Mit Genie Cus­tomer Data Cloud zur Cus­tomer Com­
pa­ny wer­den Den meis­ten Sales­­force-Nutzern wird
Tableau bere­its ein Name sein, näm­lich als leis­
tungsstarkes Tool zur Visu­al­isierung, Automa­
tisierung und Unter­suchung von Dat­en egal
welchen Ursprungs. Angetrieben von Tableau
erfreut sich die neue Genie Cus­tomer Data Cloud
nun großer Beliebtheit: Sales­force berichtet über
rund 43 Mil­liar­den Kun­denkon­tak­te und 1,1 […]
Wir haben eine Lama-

= = = = = = =

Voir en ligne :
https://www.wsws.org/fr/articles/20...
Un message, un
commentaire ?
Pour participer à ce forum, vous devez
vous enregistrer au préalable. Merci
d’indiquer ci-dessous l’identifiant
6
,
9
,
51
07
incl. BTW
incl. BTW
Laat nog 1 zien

= = = = = = =

#### WORK REQUEST:
Reproduce the listing's lines from the line with "Mit Genie Cus­tomer" to the line with "Wir haben eine", both included, with no changes.

#### EXERCISE ANSWER:
Mit Genie Cus­tomer Data Cloud zur Cus­tomer Com­
pa­ny wer­den Den meis­ten Sales­­force-Nutzern wird
Tableau bere­its ein Name sein, näm­lich als leis­
tungsstarkes Tool zur Visu­al­isierung, Automa­
tisierung und Unter­suchung von Dat­en egal
welchen Ursprungs. Angetrieben von Tableau
erfreut sich die neue Genie Cus­tomer Data Cloud
nun großer Beliebtheit: Sales­force berichtet über
rund 43 Mil­liar­den Kun­denkon­tak­te und 1,1 […]
Wir haben eine Lama-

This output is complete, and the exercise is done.